Boileau est un théoricien de l'esthétique classique en littérature, l'un des chefs de file du clan des  Anciens  dans la querelle des Anciens et des Modernes, une polémique littéraire au coeur de l'Académie française à la fin du XVIIe siècle.

L'auteur classique est celui en qui la critique ne peut que noter des qualités [...] le classique poursuit surtout ce qui est régulier, harmonieux, au point que la perfection de chacune de ses parties assurent la perfection indiscutable de l'ensemble. Les fautes de grammaire, de goût, de jugement, trouvent en Boileau un critique implacable et il a été pour lui-même le censeur austère qui tâche de remédier à toutes les défaillances et vise au beau absolu [...] « Sans Boileau, dit Sainte-Beuve (critique du XIXe siècle), Racine, je le crains, aurait fait plus souvent des Bérénice, La Fontaine moins de Fables et plus de Contes, Molière lui-même eût donné davantage dans les Scapin et n'aurait pas atteint aux hauteurs sévères du Misanthrope. »**

 

Le Dictionnaire Universel

d'Antoine Furetière 1619-1688

Lorsque Antoine Furetière décide d'écrire son dictionnaire, il doit faire face aux foudres de l'Académie qui se réserve le monopole de la publication de la production lexicographique. Il est accusé de plagiat et son dictionnaire ne sera publié qu'après sa mort en 1890, et à Rotterdam.

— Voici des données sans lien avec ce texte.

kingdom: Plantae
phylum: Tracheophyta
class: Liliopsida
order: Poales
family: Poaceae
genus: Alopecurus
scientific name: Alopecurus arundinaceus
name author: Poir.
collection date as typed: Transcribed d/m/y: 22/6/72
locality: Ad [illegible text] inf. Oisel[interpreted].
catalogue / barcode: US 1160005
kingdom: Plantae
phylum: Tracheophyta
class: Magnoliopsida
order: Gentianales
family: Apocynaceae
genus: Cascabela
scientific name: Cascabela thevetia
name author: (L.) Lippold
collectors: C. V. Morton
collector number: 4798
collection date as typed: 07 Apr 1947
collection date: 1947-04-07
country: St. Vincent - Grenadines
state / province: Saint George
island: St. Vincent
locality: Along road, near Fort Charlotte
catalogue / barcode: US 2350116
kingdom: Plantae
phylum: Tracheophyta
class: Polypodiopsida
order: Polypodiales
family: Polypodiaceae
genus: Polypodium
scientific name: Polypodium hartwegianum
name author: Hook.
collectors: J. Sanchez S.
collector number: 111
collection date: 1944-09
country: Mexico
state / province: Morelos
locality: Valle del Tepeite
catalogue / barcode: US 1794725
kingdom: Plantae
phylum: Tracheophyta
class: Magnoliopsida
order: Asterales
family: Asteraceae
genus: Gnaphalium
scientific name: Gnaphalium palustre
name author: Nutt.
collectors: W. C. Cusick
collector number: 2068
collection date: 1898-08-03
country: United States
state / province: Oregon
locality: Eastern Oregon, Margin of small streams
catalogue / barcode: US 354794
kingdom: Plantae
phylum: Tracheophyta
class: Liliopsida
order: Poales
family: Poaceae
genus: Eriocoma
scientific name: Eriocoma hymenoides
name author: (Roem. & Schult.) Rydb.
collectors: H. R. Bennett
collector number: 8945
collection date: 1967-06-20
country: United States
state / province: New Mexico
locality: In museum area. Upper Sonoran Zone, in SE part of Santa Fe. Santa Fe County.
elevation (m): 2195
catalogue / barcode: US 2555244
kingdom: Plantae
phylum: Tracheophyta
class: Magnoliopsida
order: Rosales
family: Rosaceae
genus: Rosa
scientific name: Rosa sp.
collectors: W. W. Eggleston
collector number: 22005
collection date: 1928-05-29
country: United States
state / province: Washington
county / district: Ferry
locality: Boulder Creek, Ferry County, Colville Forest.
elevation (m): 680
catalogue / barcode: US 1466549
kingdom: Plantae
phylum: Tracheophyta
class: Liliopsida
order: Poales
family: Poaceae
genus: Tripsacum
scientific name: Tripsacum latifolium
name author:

Pour en savoir + sur cette affaire, lire : Dictionnaire Universel de Furetière, 1690

 

Titre complet : Dictionnaire françois, contenant les mots et les choses, plusieurs nouvelles remarques sur la langue françoise : Ses Expressions Propres, Figurées & Burlesques, la Prononciation des Mots les plus difficiles, le Genre des Noms, le Régime des Verbes : Avec Les Termes les plus connus des Arts & des Sciences. Le tout tiré de l'Usage et des bons Auteurs de la Langue françoise.

 

C'est le meilleur dictionnaire du XVIIe siècle et le premier dictionnaire encyclopédique au monde (45 000 articles)

Vous pouvez le consulter en ligne :

Gallica - Furetière, Antoine (1619-1688). Dictionnaire universel

 

          Retrouvez Furetière dans ce blog :

          Le A au fil des dictionnaires

          La Vérité, toute la Vérité, rien que la Vérité...

.......
 

François Malherbe, René Descartes, Pierre Corneille, Blaise Pascal, Jean-Baptiste Poquelin dit Molière, François de La Rochefoucauld, Mme de La Fayette (Marie-Madeleine Pioche de La Vergne, comtesse de  La Fayette), Mme de Sévigné (Marie de Rabutin-Chantal, marquise de Sévigné),  Jean Racine, Jean de La Fontaine, Jacques-Bénigne Bossuet, Charles Perrault, Jean de La Bruyère, François de Salignac de La Mothe dit  Fénelon...

Le Grand siècle, dont Voltaire disait qu'il fut "le siècle du génie", s'illustre des plus grands noms de notre littérature, écrivains, philosophes, conteurs et poètes, qui nous ont légué, chacun dans son style et sa langue propre, des oeuvres remarquables, oeuvres que le monde entier nous envie. Sachons, encore aujourd'hui les lire et les aimer.

.......

 

Références

*D'après Jacques Leclerc, Histoire de la langue française, Site, agence intergouvernementale de la francophonie.

**cf. Histoire de la Langue et de la Littérature française, Louis Petit de Julleville, 1841- 1900. Editions Armand Colin

 

Nota bene

Conseil de Boileau pour les écrivains en herbe... et les autres :

"Hâtez-vous lentement, et sans perdre courage,
Vingt fois sur le métier remettez votre ouvrage,
Polissez-le sans cesse, et le repolissez,
Ajoutez quelquefois, et souvent effacez."